Differential diagnosis

Several conditions can mimic the clinical presentation of psoriatic arthritis including rheumatoid arthritis, osteoarthritis, reactive arthritis, gouty arthritis, systemic lupus erythematosus, and inflammatory bowel disease-associated arthritis.
In contrast to psoriatic arthritis, rheumatoid arthritis tends to affect the proximal joints, involves a greater number of joints than psoriatic arthritis, and affects them symmetrically. Involvement of the spinal joints is more suggestive of psoriatic arthritis than rheumatoid arthritis.
Rheumatoid factor and cyclic citrullinated peptide autoantibodies are typically found in the blood of people with RA, but not, as a rule, in those with PsA.
Comorbidities may help differential diagnosis.

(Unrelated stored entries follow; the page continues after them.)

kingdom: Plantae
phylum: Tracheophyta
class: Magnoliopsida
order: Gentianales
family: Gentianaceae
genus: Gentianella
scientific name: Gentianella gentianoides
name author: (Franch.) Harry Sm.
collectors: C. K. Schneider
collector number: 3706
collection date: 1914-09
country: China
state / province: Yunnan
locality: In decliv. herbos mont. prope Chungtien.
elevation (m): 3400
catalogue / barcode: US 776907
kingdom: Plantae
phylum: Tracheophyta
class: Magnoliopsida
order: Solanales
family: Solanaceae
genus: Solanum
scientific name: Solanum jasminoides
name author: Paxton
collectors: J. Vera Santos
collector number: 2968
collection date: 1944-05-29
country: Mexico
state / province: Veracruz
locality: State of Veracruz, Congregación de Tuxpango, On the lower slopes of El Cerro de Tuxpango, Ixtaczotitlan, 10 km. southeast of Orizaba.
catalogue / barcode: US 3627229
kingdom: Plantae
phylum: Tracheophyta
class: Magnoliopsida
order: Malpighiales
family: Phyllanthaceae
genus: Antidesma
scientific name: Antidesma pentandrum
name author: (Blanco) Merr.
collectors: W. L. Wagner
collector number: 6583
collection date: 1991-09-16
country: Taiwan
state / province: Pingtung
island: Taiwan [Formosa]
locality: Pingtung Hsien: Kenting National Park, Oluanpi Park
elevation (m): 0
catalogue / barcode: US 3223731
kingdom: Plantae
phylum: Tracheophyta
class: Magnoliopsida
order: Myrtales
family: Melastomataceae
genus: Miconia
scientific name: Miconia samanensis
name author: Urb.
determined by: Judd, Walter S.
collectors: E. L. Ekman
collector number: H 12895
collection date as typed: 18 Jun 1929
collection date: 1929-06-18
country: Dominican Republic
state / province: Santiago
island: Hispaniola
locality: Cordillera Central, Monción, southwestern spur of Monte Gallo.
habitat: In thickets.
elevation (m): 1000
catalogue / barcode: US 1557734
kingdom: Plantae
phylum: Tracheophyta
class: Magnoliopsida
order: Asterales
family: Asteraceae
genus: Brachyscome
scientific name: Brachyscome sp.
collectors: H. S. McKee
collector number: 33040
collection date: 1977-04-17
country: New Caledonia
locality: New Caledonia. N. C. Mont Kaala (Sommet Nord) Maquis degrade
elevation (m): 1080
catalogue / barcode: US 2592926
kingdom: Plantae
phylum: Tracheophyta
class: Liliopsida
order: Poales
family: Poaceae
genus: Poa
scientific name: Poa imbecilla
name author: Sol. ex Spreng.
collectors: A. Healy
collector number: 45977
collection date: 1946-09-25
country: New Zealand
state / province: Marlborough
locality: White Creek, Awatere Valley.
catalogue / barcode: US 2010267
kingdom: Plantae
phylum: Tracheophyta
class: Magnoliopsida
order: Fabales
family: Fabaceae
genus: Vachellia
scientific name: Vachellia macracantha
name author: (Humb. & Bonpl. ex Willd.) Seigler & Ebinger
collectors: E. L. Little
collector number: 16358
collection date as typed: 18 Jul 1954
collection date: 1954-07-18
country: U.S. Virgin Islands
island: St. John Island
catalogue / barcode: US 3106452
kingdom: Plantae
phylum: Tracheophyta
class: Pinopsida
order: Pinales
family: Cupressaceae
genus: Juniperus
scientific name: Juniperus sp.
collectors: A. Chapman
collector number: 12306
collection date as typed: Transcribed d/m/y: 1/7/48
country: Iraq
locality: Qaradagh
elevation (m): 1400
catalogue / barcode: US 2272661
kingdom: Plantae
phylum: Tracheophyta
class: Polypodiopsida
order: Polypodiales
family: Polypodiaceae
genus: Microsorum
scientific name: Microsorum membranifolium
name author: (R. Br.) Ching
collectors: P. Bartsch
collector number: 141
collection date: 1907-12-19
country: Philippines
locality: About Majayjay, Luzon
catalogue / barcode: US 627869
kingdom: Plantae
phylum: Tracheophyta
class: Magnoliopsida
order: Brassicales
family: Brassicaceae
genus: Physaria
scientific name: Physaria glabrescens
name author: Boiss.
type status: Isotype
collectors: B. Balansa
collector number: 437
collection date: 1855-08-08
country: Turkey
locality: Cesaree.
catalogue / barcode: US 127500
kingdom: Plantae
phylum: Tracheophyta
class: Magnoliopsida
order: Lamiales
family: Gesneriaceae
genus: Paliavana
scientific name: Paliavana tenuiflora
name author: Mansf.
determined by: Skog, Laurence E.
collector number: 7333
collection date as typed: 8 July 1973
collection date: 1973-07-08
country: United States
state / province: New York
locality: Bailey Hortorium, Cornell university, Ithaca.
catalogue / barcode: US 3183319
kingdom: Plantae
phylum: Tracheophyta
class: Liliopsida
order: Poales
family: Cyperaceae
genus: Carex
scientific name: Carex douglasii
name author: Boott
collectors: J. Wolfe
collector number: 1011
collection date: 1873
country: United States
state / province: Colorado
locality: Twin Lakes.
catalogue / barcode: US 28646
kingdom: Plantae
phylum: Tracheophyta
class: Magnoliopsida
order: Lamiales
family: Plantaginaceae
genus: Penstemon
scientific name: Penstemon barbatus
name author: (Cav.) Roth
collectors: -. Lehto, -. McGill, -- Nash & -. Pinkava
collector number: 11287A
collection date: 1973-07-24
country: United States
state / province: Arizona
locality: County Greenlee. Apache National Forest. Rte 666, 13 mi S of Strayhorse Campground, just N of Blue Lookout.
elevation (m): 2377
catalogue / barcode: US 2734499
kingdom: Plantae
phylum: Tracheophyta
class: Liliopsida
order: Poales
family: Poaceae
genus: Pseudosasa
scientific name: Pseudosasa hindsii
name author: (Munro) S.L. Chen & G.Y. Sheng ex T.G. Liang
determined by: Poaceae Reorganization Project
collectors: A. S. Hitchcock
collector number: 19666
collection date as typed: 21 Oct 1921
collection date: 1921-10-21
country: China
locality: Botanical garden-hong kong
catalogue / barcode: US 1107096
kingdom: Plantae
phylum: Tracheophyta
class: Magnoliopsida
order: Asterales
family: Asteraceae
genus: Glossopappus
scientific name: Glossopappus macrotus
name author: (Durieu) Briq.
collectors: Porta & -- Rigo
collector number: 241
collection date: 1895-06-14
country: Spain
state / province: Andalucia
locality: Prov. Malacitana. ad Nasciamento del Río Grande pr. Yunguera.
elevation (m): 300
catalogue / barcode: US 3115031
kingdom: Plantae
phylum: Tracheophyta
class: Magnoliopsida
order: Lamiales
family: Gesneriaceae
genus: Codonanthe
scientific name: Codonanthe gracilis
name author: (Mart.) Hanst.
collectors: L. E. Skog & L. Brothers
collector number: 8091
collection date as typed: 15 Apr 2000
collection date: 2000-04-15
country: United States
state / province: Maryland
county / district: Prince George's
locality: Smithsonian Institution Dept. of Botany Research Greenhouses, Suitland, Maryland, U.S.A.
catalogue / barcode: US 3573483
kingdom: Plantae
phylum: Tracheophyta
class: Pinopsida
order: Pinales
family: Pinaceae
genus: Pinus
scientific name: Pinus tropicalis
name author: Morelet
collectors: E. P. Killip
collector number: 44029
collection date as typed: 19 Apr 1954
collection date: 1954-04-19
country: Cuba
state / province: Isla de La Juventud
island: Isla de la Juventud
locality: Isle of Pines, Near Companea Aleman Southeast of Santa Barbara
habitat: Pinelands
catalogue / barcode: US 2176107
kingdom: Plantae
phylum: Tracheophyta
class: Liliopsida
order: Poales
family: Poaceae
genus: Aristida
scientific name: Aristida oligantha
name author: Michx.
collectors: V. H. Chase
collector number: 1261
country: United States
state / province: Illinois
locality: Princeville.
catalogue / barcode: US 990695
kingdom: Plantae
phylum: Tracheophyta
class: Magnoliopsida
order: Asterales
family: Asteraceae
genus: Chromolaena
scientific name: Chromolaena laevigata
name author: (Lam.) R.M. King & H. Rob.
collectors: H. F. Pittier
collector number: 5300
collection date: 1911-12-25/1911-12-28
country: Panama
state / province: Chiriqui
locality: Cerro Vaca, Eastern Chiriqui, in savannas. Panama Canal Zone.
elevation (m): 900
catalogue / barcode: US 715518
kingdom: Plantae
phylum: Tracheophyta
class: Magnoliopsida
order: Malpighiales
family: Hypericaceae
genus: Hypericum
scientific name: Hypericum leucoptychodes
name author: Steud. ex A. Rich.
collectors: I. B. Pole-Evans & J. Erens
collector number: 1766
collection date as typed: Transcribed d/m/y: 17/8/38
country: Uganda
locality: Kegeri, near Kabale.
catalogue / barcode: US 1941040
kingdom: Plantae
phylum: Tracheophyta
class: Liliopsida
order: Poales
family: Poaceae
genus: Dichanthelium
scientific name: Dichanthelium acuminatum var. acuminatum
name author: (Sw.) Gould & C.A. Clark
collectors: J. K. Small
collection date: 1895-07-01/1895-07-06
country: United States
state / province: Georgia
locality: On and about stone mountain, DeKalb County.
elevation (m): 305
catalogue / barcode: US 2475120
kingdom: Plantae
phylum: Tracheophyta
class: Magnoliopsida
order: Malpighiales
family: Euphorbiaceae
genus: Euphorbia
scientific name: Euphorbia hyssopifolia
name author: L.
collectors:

Osteoarthritis shares certain clinical features with psoriatic arthritis, such as its tendency to affect multiple distal joints in an asymmetric pattern. Unlike psoriatic arthritis, osteoarthritis does not typically involve inflammation of the sacroiliac joint.
Psoriatic arthritis sometimes affects only one joint and is sometimes confused with gout or pseudogout when this happens.